The University of Melbourne has teamed with Cubic Transportation Systems (CTS) to test how its AI technology with real-time computer vision tracking can help improve intersection safety and efficiency for pedestrians, cyclists, and road users.
Seven of Cubic’s Gridsmart cameras are being installed in strategic locations along Melbourne’s Rathdowne Street, and are scheduled to go live in September.
Rathdowne Street is already the location for the Australian Integrated Multimodal EcoSystem (AIMES) testbed. Led by the University of Melbourne, AIMES was established to test highly integrated transport technology with a goal to deliver safer, cleaner and more sustainable urban transport outcomes.

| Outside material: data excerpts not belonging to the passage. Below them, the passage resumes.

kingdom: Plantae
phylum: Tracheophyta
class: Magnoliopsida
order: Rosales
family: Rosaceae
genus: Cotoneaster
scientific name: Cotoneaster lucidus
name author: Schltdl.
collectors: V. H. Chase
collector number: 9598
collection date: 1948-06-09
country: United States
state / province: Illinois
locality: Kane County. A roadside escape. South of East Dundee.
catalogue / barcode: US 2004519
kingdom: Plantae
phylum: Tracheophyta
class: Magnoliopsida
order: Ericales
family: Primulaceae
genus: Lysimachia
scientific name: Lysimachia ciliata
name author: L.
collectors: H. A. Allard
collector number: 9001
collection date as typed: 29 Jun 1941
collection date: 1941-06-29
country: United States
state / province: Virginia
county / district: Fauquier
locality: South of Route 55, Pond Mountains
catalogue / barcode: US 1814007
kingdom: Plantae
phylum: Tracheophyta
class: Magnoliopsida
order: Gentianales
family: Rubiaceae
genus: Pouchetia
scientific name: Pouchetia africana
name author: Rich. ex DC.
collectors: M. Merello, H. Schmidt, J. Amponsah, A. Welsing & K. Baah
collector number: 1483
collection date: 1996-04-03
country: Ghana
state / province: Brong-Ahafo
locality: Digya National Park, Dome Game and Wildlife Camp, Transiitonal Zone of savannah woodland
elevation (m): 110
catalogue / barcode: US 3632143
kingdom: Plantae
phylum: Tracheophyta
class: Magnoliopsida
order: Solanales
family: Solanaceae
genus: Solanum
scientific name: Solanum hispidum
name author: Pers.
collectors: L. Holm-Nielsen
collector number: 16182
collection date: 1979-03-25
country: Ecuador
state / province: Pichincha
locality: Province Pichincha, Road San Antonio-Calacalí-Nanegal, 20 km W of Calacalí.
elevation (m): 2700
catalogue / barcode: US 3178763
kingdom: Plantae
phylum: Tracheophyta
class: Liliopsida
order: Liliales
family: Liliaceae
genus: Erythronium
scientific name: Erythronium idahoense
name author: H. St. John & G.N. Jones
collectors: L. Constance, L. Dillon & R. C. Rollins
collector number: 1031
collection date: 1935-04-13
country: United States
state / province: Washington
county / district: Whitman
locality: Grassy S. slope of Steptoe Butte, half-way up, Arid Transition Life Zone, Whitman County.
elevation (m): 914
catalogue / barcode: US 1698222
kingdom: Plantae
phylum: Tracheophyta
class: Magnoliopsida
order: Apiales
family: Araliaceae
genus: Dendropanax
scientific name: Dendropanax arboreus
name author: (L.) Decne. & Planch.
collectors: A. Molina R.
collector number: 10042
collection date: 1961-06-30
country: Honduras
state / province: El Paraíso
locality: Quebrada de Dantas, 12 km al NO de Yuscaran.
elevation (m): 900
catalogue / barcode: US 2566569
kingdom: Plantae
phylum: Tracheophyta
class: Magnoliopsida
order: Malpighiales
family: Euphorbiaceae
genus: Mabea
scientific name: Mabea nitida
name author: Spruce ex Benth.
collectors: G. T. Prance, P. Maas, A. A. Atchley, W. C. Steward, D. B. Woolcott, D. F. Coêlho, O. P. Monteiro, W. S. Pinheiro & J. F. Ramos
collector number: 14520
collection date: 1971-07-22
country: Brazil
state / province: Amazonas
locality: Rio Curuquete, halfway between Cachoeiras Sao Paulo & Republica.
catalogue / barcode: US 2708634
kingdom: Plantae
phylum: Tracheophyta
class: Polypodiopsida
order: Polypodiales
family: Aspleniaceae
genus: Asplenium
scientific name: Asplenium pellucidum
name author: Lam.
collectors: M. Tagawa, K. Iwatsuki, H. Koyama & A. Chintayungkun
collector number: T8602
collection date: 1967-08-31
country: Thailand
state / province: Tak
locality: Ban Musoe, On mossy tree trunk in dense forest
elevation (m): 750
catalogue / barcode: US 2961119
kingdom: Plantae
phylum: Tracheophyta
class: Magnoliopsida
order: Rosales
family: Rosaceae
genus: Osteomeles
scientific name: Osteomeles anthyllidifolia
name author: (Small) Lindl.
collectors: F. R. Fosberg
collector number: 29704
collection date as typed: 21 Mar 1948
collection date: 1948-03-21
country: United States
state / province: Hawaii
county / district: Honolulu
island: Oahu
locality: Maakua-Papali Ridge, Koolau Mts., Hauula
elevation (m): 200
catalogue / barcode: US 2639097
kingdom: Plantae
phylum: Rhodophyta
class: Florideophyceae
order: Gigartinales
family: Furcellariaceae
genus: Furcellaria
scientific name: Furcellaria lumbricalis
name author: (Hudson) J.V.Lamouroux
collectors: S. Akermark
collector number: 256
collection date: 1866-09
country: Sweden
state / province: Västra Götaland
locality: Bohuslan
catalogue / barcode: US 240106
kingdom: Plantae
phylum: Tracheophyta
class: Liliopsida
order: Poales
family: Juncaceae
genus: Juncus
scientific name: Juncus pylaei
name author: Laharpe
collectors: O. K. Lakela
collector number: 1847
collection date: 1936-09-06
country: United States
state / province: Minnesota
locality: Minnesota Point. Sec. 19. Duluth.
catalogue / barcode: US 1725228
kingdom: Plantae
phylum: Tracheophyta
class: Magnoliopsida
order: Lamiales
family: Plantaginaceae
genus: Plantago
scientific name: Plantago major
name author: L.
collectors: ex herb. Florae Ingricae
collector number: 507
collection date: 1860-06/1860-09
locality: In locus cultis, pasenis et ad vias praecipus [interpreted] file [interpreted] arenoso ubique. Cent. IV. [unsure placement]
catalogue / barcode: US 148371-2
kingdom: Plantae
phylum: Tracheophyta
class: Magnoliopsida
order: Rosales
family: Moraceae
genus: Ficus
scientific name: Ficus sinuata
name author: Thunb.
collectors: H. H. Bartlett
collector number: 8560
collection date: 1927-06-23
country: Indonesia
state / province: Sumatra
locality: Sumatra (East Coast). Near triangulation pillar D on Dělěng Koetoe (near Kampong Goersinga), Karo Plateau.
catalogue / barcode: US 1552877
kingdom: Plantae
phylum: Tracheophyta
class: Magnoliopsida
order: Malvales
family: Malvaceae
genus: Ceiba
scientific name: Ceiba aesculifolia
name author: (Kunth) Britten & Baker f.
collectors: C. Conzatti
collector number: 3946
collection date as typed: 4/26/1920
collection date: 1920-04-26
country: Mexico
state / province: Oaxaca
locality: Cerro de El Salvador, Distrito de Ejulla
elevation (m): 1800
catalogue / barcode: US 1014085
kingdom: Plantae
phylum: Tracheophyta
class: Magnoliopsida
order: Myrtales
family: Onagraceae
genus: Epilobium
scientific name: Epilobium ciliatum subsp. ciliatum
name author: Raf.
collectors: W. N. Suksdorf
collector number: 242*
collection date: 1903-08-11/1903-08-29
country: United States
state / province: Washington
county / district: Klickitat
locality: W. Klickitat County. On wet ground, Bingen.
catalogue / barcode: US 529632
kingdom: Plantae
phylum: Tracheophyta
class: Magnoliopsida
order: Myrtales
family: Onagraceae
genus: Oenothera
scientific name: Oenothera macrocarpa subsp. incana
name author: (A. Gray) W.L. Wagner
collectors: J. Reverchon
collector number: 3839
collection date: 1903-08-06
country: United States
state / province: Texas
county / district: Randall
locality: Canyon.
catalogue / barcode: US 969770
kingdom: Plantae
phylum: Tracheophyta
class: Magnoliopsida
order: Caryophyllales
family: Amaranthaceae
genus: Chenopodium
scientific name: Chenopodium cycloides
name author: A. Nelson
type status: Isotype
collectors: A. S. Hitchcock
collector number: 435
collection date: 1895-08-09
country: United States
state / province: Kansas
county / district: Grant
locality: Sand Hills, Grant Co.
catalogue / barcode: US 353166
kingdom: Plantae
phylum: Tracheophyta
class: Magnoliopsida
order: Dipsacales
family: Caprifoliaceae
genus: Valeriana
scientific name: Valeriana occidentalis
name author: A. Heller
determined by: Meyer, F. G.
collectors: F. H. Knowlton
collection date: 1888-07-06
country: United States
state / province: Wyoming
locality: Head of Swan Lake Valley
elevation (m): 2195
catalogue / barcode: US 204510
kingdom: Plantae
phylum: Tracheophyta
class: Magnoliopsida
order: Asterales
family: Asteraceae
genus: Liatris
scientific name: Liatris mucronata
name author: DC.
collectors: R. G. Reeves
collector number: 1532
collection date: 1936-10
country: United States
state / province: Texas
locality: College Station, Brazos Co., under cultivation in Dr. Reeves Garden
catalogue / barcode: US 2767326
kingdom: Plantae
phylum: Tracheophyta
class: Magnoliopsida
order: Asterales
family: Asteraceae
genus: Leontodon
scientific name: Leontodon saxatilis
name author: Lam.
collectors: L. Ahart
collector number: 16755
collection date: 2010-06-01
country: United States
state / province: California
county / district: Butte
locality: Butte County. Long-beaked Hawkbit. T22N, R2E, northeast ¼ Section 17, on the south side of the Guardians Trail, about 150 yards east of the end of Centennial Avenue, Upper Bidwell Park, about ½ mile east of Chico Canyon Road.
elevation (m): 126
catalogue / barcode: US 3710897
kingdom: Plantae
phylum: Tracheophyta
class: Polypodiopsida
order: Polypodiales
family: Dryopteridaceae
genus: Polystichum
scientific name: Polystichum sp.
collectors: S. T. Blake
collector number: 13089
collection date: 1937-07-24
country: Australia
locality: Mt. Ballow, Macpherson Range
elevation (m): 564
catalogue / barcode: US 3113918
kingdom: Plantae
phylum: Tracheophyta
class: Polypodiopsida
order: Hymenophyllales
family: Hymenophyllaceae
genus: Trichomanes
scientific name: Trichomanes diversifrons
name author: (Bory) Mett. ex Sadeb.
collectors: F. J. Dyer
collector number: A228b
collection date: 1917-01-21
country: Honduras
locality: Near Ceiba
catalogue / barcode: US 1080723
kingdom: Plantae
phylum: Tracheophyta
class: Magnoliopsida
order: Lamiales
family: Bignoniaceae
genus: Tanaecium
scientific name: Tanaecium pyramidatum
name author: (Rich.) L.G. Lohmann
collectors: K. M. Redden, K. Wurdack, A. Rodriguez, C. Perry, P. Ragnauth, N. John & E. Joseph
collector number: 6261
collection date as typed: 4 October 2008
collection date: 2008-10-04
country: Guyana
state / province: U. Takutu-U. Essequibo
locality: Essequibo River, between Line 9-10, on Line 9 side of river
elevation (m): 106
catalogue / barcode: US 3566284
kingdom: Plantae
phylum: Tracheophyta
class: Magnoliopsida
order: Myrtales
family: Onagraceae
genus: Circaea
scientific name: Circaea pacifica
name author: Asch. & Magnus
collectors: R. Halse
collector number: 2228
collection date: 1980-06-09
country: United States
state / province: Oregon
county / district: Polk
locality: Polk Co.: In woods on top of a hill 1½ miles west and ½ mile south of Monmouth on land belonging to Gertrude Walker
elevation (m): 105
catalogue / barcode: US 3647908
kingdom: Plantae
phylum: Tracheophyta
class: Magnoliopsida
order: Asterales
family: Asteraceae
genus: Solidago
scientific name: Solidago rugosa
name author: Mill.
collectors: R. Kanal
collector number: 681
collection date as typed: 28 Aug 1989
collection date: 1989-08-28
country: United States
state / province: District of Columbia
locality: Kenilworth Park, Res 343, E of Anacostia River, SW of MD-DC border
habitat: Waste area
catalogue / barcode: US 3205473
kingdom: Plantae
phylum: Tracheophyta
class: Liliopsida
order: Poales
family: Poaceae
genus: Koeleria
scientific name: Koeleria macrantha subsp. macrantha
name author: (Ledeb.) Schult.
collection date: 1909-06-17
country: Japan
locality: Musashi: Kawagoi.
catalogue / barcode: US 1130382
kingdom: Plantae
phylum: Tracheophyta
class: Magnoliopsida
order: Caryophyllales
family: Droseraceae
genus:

The partners note the project comes at an important time, as cities around the world are seeing unprecedented levels of walking and cycling as a result of the global pandemic – with some of Melbourne’s bike routes reporting a 300 per cent increase in usage.
Melbourne, Sydney and Brisbane also report they are building ‘extensive’ new cycle ways to accommodate increasing numbers of cyclists and pedestrians in the urban environment.
“With the huge additional influx of bikes, pedestrians and cars, there is a significant risk of more congestion and accidents at intersections,” said Chris Bax, vice president of ITS global strategy, Cubic Transportation Systems. “In order to protect cyclists and reduce congestion, cities must embrace technologies that integrate multiple sources of data to optimise efficiencies.”
According to CTS, Gridsmart is a complete omnidirectional-imaging, real-time computer vision product, comprising hardware and software, that works with the traffic controller to actuate intersections for cars and bikes to provide rich intersection performance data.
Gridsmart uses its fisheye Bell Camera, along with real-time computer vision tracking and deep neural net classification, to track and discriminate bicyclists from other road users as they pass into and through intersections.
The system tracks cyclists as they travel through the intersection, providing the correct amount of green time for individuals based on their chosen path and speed. It also aims to produce improved road safety by detecting wrong way driving and increase situational awareness by providing live video from the intersection.
“The Gridsmart camera is constantly learning, so it knows not to give priority to a turning vehicle when there’s just one car waiting, but instead considers how many cars are waiting before it decides to actually start to give right turns,” added Bax. “It also categorises vehicles, so we can distinguish between cyclists, cars, and trucks.”